● **EXERCISE OBJECTIVE**
All of the data below should be written out exactly.

● **MATERIALS PROVIDED**

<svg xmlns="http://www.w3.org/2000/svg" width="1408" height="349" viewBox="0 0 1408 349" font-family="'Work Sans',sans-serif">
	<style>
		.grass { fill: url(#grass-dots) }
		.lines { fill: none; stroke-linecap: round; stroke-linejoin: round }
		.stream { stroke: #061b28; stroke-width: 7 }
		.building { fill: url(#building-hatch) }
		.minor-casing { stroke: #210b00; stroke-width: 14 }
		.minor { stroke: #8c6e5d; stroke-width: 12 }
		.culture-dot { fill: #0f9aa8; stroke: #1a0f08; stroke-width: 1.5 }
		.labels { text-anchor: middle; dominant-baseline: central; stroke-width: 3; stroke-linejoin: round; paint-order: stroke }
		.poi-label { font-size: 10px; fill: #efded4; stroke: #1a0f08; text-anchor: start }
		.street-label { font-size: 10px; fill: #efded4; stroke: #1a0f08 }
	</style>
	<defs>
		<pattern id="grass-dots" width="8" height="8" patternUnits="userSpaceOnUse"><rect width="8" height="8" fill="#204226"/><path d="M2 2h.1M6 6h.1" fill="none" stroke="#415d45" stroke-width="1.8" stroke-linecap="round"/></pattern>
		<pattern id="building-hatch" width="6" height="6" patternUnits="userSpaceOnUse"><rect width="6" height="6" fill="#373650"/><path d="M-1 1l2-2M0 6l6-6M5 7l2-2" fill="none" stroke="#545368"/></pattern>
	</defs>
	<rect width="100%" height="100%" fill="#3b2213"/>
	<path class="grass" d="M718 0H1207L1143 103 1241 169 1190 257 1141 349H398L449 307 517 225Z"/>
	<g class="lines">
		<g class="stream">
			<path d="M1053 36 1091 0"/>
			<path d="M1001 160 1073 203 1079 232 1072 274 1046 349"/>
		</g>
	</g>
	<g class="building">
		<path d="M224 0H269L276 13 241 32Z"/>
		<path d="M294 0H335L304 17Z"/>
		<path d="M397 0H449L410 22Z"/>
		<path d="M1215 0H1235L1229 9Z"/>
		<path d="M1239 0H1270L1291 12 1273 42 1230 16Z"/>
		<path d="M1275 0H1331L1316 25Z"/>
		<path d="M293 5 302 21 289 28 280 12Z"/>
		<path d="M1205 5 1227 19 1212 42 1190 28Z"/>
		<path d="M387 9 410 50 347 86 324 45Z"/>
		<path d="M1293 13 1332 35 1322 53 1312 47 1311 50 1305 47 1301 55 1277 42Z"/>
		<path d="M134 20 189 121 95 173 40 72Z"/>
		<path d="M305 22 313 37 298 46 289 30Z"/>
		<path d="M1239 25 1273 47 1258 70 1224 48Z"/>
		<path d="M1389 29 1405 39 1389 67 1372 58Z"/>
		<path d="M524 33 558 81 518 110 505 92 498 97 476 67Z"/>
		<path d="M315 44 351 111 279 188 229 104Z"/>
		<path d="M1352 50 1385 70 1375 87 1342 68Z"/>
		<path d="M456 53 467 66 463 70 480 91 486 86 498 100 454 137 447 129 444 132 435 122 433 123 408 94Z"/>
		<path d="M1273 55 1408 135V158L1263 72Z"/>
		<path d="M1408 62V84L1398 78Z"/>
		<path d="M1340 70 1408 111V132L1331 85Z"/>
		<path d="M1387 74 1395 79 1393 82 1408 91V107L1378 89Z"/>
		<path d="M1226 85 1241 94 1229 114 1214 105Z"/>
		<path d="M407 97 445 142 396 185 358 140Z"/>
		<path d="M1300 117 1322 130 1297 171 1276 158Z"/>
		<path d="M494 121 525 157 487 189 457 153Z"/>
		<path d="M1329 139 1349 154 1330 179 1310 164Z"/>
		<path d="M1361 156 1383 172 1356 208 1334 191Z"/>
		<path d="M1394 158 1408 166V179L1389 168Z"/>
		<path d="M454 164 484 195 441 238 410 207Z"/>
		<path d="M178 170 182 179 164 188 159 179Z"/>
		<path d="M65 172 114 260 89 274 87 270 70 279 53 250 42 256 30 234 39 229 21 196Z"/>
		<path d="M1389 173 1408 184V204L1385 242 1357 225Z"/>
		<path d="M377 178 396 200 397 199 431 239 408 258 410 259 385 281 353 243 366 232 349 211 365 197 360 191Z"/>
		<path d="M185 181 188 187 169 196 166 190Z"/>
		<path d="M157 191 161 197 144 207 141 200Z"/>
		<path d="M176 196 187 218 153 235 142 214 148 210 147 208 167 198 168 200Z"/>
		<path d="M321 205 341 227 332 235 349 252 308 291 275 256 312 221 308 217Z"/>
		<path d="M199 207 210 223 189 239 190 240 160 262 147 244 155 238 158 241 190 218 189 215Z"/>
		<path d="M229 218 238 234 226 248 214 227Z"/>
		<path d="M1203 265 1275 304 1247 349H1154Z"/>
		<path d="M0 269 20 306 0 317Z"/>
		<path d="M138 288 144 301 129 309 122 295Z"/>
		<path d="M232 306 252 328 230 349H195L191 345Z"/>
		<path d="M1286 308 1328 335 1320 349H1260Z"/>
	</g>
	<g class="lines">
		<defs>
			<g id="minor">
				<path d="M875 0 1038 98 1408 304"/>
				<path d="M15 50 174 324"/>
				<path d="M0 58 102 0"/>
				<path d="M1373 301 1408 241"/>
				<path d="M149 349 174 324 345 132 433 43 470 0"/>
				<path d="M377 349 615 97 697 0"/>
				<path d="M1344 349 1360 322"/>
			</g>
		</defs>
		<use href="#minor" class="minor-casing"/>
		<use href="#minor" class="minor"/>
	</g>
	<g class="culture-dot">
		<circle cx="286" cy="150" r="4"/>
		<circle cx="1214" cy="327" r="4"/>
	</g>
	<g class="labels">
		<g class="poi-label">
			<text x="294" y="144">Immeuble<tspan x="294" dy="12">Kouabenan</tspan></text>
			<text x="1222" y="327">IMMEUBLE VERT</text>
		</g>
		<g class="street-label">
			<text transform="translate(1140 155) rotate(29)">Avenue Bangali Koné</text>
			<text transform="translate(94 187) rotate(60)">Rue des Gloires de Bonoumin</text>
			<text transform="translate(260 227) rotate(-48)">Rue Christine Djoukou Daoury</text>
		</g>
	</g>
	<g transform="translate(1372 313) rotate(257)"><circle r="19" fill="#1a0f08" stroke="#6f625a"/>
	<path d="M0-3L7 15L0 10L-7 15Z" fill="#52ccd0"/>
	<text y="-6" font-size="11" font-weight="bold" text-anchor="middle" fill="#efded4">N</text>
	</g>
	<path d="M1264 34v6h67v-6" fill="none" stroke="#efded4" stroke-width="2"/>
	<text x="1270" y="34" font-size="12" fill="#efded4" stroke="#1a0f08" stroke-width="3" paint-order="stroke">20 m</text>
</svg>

● **TASK RESULT**
<svg xmlns="http://www.w3.org/2000/svg" width="1408" height="349" viewBox="0 0 1408 349" font-family="'Work Sans',sans-serif">
	<style>
		.grass { fill: url(#grass-dots) }
		.lines { fill: none; stroke-linecap: round; stroke-linejoin: round }
		.stream { stroke: #061b28; stroke-width: 7 }
		.building { fill: url(#building-hatch) }
		.minor-casing { stroke: #210b00; stroke-width: 14 }
		.minor { stroke: #8c6e5d; stroke-width: 12 }
		.culture-dot { fill: #0f9aa8; stroke: #1a0f08; stroke-width: 1.5 }
		.labels { text-anchor: middle; dominant-baseline: central; stroke-width: 3; stroke-linejoin: round; paint-order: stroke }
		.poi-label { font-size: 10px; fill: #efded4; stroke: #1a0f08; text-anchor: start }
		.street-label { font-size: 10px; fill: #efded4; stroke: #1a0f08 }
	</style>
	<defs>
		<pattern id="grass-dots" width="8" height="8" patternUnits="userSpaceOnUse"><rect width="8" height="8" fill="#204226"/><path d="M2 2h.1M6 6h.1" fill="none" stroke="#415d45" stroke-width="1.8" stroke-linecap="round"/></pattern>
		<pattern id="building-hatch" width="6" height="6" patternUnits="userSpaceOnUse"><rect width="6" height="6" fill="#373650"/><path d="M-1 1l2-2M0 6l6-6M5 7l2-2" fill="none" stroke="#545368"/></pattern>
	</defs>
	<rect width="100%" height="100%" fill="#3b2213"/>
	<path class="grass" d="M718 0H1207L1143 103 1241 169 1190 257 1141 349H398L449 307 517 225Z"/>
	<g class="lines">
		<g class="stream">
			<path d="M1053 36 1091 0"/>
			<path d="M1001 160 1073 203 1079 232 1072 274 1046 349"/>
		</g>
	</g>
	<g class="building">
		<path d="M224 0H269L276 13 241 32Z"/>
		<path d="M294 0H335L304 17Z"/>
		<path d="M397 0H449L410 22Z"/>
		<path d="M1215 0H1235L1229 9Z"/>
		<path d="M1239 0H1270L1291 12 1273 42 1230 16Z"/>
		<path d="M1275 0H1331L1316 25Z"/>
		<path d="M293 5 302 21 289 28 280 12Z"/>
		<path d="M1205 5 1227 19 1212 42 1190 28Z"/>
		<path d="M387 9 410 50 347 86 324 45Z"/>
		<path d="M1293 13 1332 35 1322 53 1312 47 1311 50 1305 47 1301 55 1277 42Z"/>
		<path d="M134 20 189 121 95 173 40 72Z"/>
		<path d="M305 22 313 37 298 46 289 30Z"/>
		<path d="M1239 25 1273 47 1258 70 1224 48Z"/>
		<path d="M1389 29 1405 39 1389 67 1372 58Z"/>
		<path d="M524 33 558 81 518 110 505 92 498 97 476 67Z"/>
		<path d="M315 44 351 111 279 188 229 104Z"/>
		<path d="M1352 50 1385 70 1375 87 1342 68Z"/>
		<path d="M456 53 467 66 463 70 480 91 486 86 498 100 454 137 447 129 444 132 435 122 433 123 408 94Z"/>
		<path d="M1273 55 1408 135V158L1263 72Z"/>
		<path d="M1408 62V84L1398 78Z"/>
		<path d="M1340 70 1408 111V132L1331 85Z"/>
		<path d="M1387 74 1395 79 1393 82 1408 91V107L1378 89Z"/>
		<path d="M1226 85 1241 94 1229 114 1214 105Z"/>
		<path d="M407 97 445 142 396 185 358 140Z"/>
		<path d="M1300 117 1322 130 1297 171 1276 158Z"/>
		<path d="M494 121 525 157 487 189 457 153Z"/>
		<path d="M1329 139 1349 154 1330 179 1310 164Z"/>
		<path d="M1361 156 1383 172 1356 208 1334 191Z"/>
		<path d="M1394 158 1408 166V179L1389 168Z"/>
		<path d="M454 164 484 195 441 238 410 207Z"/>
		<path d="M178 170 182 179 164 188 159 179Z"/>
		<path d="M65 172 114 260 89 274 87 270 70 279 53 250 42 256 30 234 39 229 21 196Z"/>
		<path d="M1389 173 1408 184V204L1385 242 1357 225Z"/>
		<path d="M377 178 396 200 397 199 431 239 408 258 410 259 385 281 353 243 366 232 349 211 365 197 360 191Z"/>
		<path d="M185 181 188 187 169 196 166 190Z"/>
		<path d="M157 191 161 197 144 207 141 200Z"/>
		<path d="M176 196 187 218 153 235 142 214 148 210 147 208 167 198 168 200Z"/>
		<path d="M321 205 341 227 332 235 349 252 308 291 275 256 312 221 308 217Z"/>
		<path d="M199 207 210 223 189 239 190 240 160 262 147 244 155 238 158 241 190 218 189 215Z"/>
		<path d="M229 218 238 234 226 248 214 227Z"/>
		<path d="M1203 265 1275 304 1247 349H1154Z"/>
		<path d="M0 269 20 306 0 317Z"/>
		<path d="M138 288 144 301 129 309 122 295Z"/>
		<path d="M232 306 252 328 230 349H195L191 345Z"/>
		<path d="M1286 308 1328 335 1320 349H1260Z"/>
	</g>
	<g class="lines">
		<defs>
			<g id="minor">
				<path d="M875 0 1038 98 1408 304"/>
				<path d="M15 50 174 324"/>
				<path d="M0 58 102 0"/>
				<path d="M1373 301 1408 241"/>
				<path d="M149 349 174 324 345 132 433 43 470 0"/>
				<path d="M377 349 615 97 697 0"/>
				<path d="M1344 349 1360 322"/>
			</g>
		</defs>
		<use href="#minor" class="minor-casing"/>
		<use href="#minor" class="minor"/>
	</g>
	<g class="culture-dot">
		<circle cx="286" cy="150" r="4"/>
		<circle cx="1214" cy="327" r="4"/>
	</g>
	<g class="labels">
		<g class="poi-label">
			<text x="294" y="144">Immeuble<tspan x="294" dy="12">Kouabenan</tspan></text>
			<text x="1222" y="327">IMMEUBLE VERT</text>
		</g>
		<g class="street-label">
			<text transform="translate(1140 155) rotate(29)">Avenue Bangali Koné</text>
			<text transform="translate(94 187) rotate(60)">Rue des Gloires de Bonoumin</text>
			<text transform="translate(260 227) rotate(-48)">Rue Christine Djoukou Daoury</text>
		</g>
	</g>
	<g transform="translate(1372 313) rotate(257)"><circle r="19" fill="#1a0f08" stroke="#6f625a"/>
	<path d="M0-3L7 15L0 10L-7 15Z" fill="#52ccd0"/>
	<text y="-6" font-size="11" font-weight="bold" text-anchor="middle" fill="#efded4">N</text>
	</g>
	<path d="M1264 34v6h67v-6" fill="none" stroke="#efded4" stroke-width="2"/>
	<text x="1270" y="34" font-size="12" fill="#efded4" stroke="#1a0f08" stroke-width="3" paint-order="stroke">20 m</text>
</svg>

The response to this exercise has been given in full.